Backlash - Hyperbolic demonstrations that

Backlash - Hyperbolic demonstrations that attack the US while lionizing brutal dictators may have actually increased support for the war.

The Vietnam War. Oh, and the one that's going to start in a few weeks, too.

It's been an article of faith on the far left in America that demonstrations are a key to winning "the people over". Yet as Eric Alterman says, the record doesn't bear that out - then, or now:

...part of the problem is this awful organization, A.N.S.W.E.R., which has taken over the organizing of them.

It is a little-known fact — I discovered it while researching my senior honors thesis in 1981-82 — that the anti-Vietnam demonstrations may have actually increased support for the war. Nobody was more unpopular with the country than the demonstrators. Even people who opposed the war, according to Gallup data, disapproved of the demonstrators by vast proportions. (The alternate argument — equally unprovable — is that the movement helped end the war because it scared the Nixon administration into suing for peace for reasons of domestic tranquility. But this is belied by the collapse of the movement following the end of the draft.)
Had that particular conceit been true, McGovern would have been president.
Some demonstrations are effective because they show Americans that people just like them care passionately about a cause and are willing to show up in person to support it.

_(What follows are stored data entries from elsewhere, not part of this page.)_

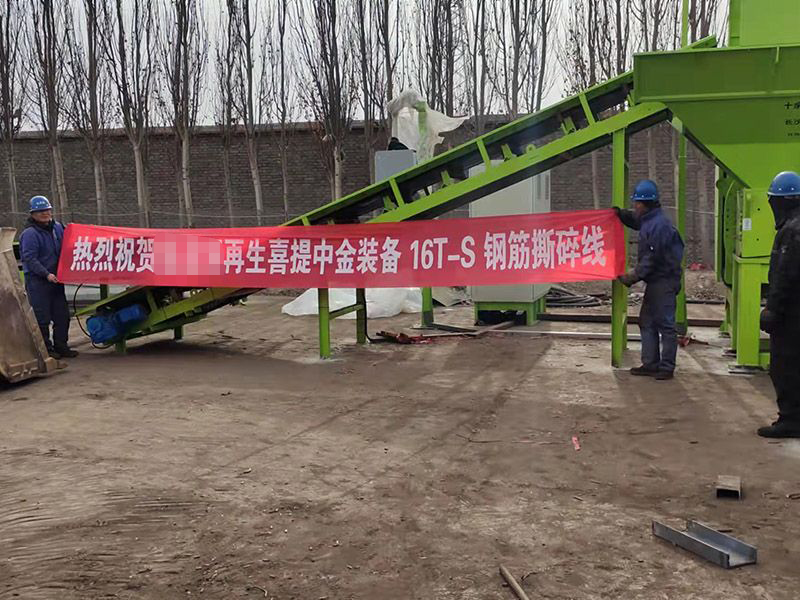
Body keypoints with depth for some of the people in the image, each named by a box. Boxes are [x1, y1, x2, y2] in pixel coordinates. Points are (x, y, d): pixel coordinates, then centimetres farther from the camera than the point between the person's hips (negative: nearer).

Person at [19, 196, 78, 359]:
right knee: (42, 317, -3)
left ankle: (61, 346, 20)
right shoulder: (30, 234, -11)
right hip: (37, 280, -7)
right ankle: (45, 349, 5)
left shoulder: (58, 227, 10)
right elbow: (30, 259, -16)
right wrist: (46, 274, -23)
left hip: (56, 278, 7)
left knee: (62, 315, 10)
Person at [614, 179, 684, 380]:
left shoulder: (659, 225, -18)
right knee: (646, 322, 13)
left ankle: (667, 367, 1)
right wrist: (620, 214, 17)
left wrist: (634, 276, -17)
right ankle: (650, 364, 18)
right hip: (655, 281, 11)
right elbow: (634, 220, 37)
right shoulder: (648, 220, 13)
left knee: (665, 324, -5)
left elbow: (652, 258, -21)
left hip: (664, 281, -11)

This was certainly true of Martin Luther King’s demonstrations and I think it’s also true of Equal Rights Amendment and abortion rights demonstrations, and it seemed true of the nuclear freeze demonstrations I attended in the 1980s.
I suspect that Alterman is injecting his own beliefs into his piece. He was right about King - but had the ERA and abortion and freeze demonstrations been genuine expressions of the general public's will, the ERA would have passed, support for abortion would have risen and Ronald Reagan would have served one term. All of these movements were controlled by radicals of one stripe or another - unlike ANSWER, they were radicals of whom Alterman approved.

But Alterman continues:

But radical rhetoric denouncing America and everything it stands for — which is what I heard from the A.N.S.W.E.R.-chosen speakers in D.C. over the weekend — does more harm than good. They harden the other side’s resolve and turn away “normal” non-political people from a cause they might otherwise support.
Again, Alterman is superimposing himself into other peoples' consciences, and asking a "Chicken/Egg" question: If the "Anti-war" movement weren't run by Stalinists like ANSWER, would the factory workers and pizza deliverers and COBOL coders and office temps of America support the war any less than they do? Would their fundamental common sense lead them to fear Hussein's potential nukes and nerve gas any less than they do?

Would the memory of 9/11 motivate us any differently than it does, if the "anti-war" leaders were any less stridently absurd?